# Tiddy Bear...WTF????



## Bosco578 (Dec 3, 2008)

http://www.youtube.com/watch?v=HJUBFkVrk9s


----------



## reaper (Dec 3, 2008)

Gotta give them an A+ for marketing!


----------



## aussieemt1980 (Dec 3, 2008)

I hope no one thinks that I am too rude, but I want to be reincarnated as a tiddy bear!


----------



## Sasha (Dec 3, 2008)

that's a joke, right? They aren't serious?


----------



## Scout (Dec 3, 2008)

is anyone elde hearing a TT where the DD is?


----------



## FF894 (Dec 3, 2008)

Scout said:


> is anyone elde hearing a TT where the DD is?



I think he is even saying it exactly at the right moment when the TT is in the camera shot....


Just think, the inventer is probably making more than all of us.


----------



## Scout (Dec 3, 2008)

FF894 said:


> I think he is even saying it exactly at the right moment when the TT is in the camera shot....




You mean when the DD is in the shot?


----------



## Sasha (Dec 3, 2008)

You know, this isn't a new invention or anything, just the first one I've seen in the shape of a bear. There are such things as shoulder pads for your seat belt.


----------



## rhan101277 (Dec 4, 2008)

http://tiddybearcomfortstrap.com/

lol


----------



## Redemption (Dec 21, 2008)

Sasha said:


> You know, this isn't a new invention or anything, just the first one I've seen in the shape of a bear. There are such things as shoulder pads for your seat belt.



Who wants that when you can have a Tiddy Bear? HAHA This cracked me up the first time I saw it on TV.


----------

####

### EXERCISE GOAL:
Please answer these questions about the Tiddy Bear thread, one per line.
1. What grade does reaper give for marketing?
2. What seat belt item does Sasha say already exists?
3. Where did Redemption first see the Tiddy Bear?
The stored material after this point has no connection to the Tiddy Bear thread.

### Stored dataset items:

####

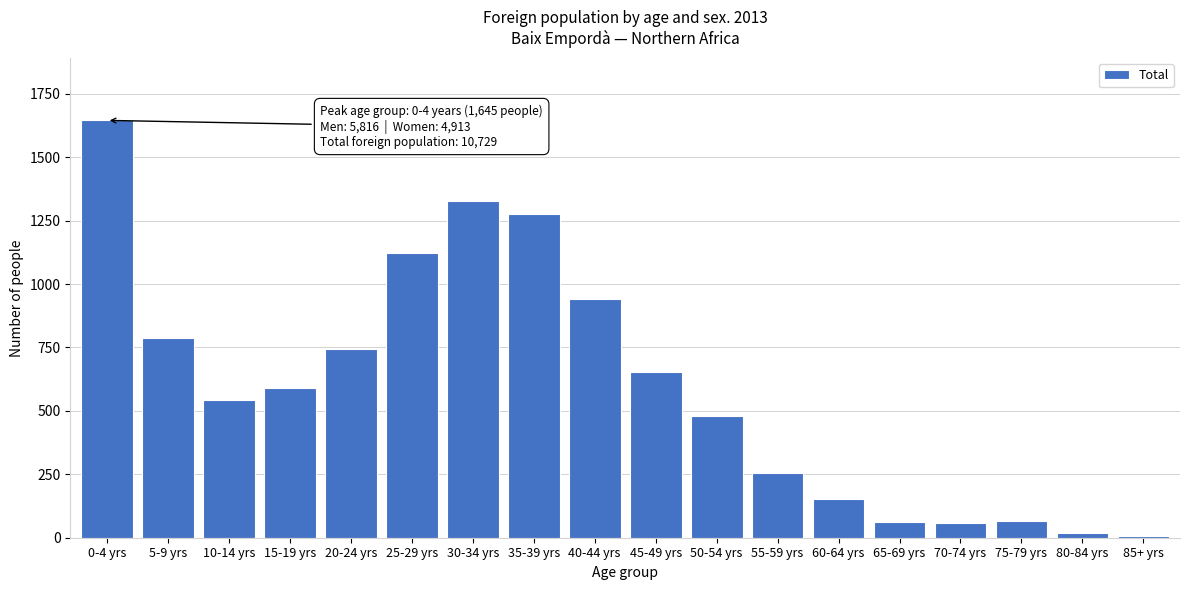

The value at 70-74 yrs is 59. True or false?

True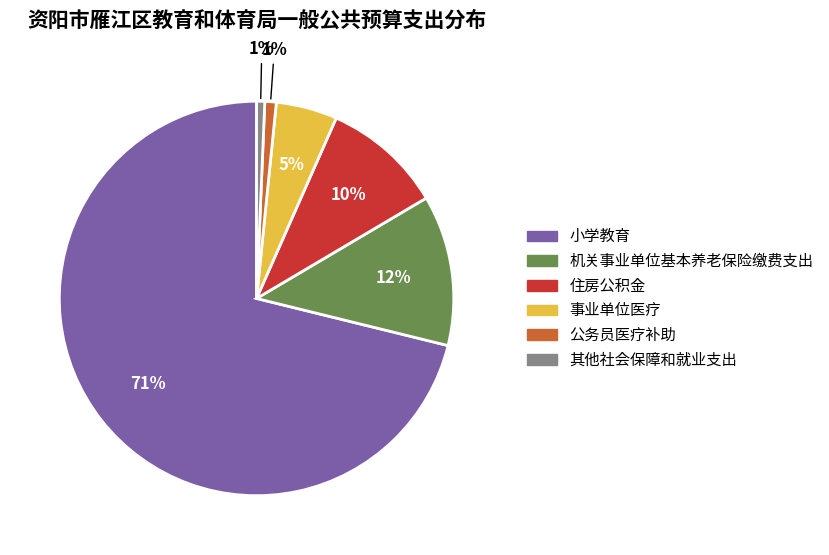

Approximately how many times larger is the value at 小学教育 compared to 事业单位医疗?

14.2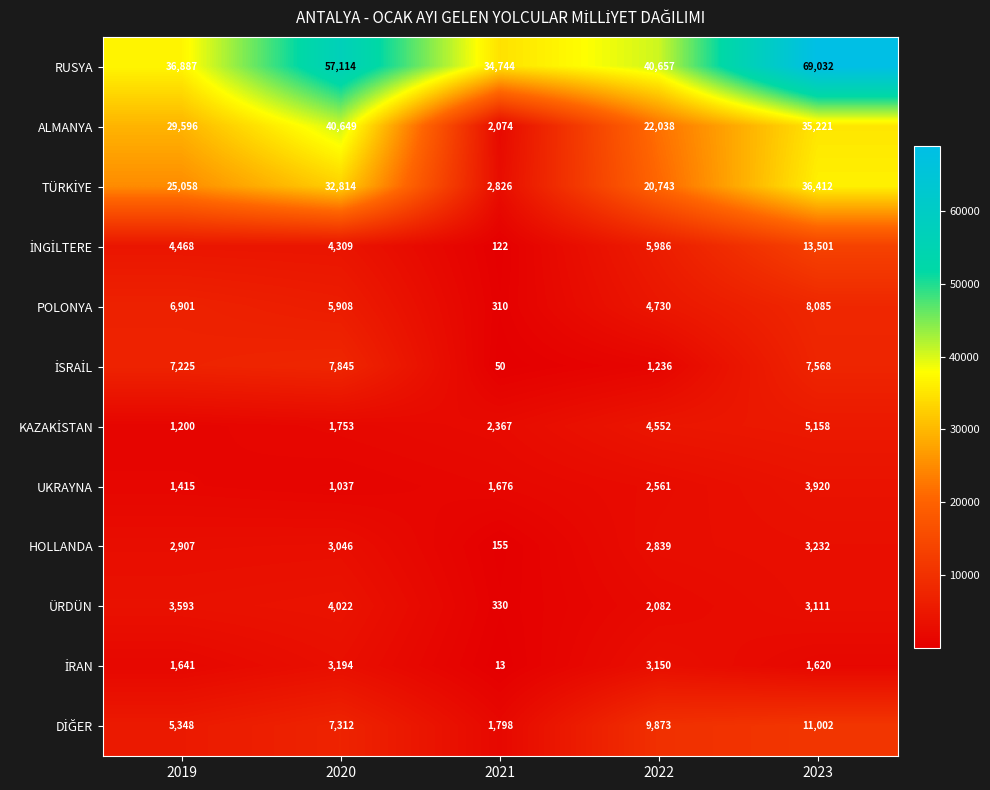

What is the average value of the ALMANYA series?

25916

####

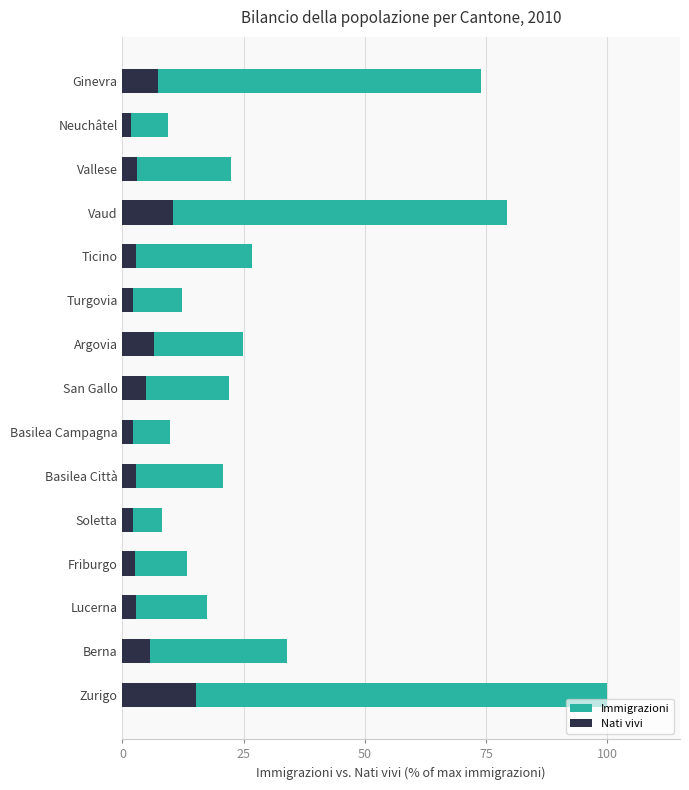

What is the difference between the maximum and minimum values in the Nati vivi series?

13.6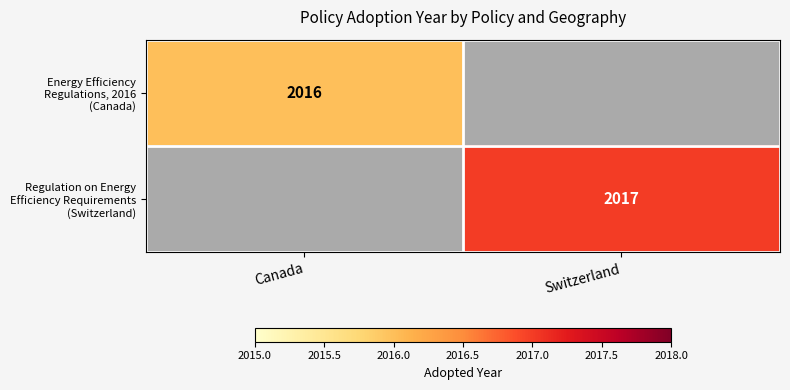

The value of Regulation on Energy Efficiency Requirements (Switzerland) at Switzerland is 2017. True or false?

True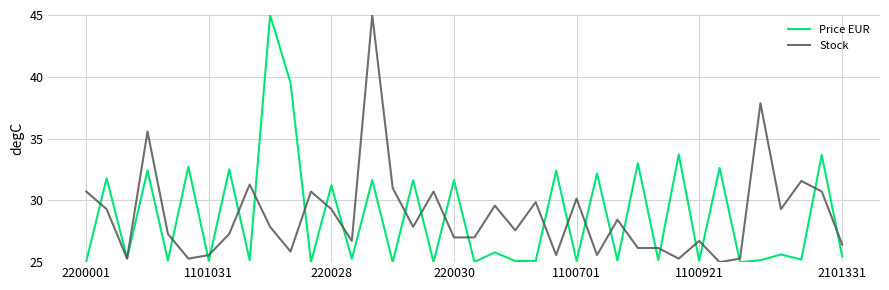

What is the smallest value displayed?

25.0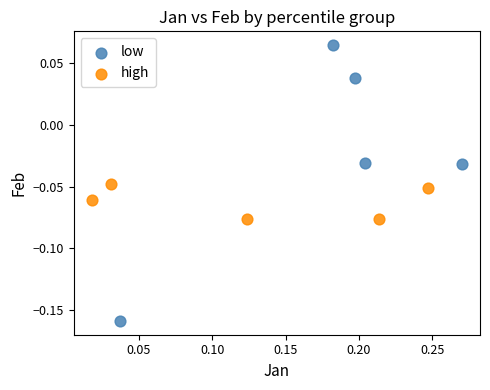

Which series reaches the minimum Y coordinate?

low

####

### RESULT FOR THIS TASK:
1. A+
2. Shoulder pads for your seat belt
3. On TV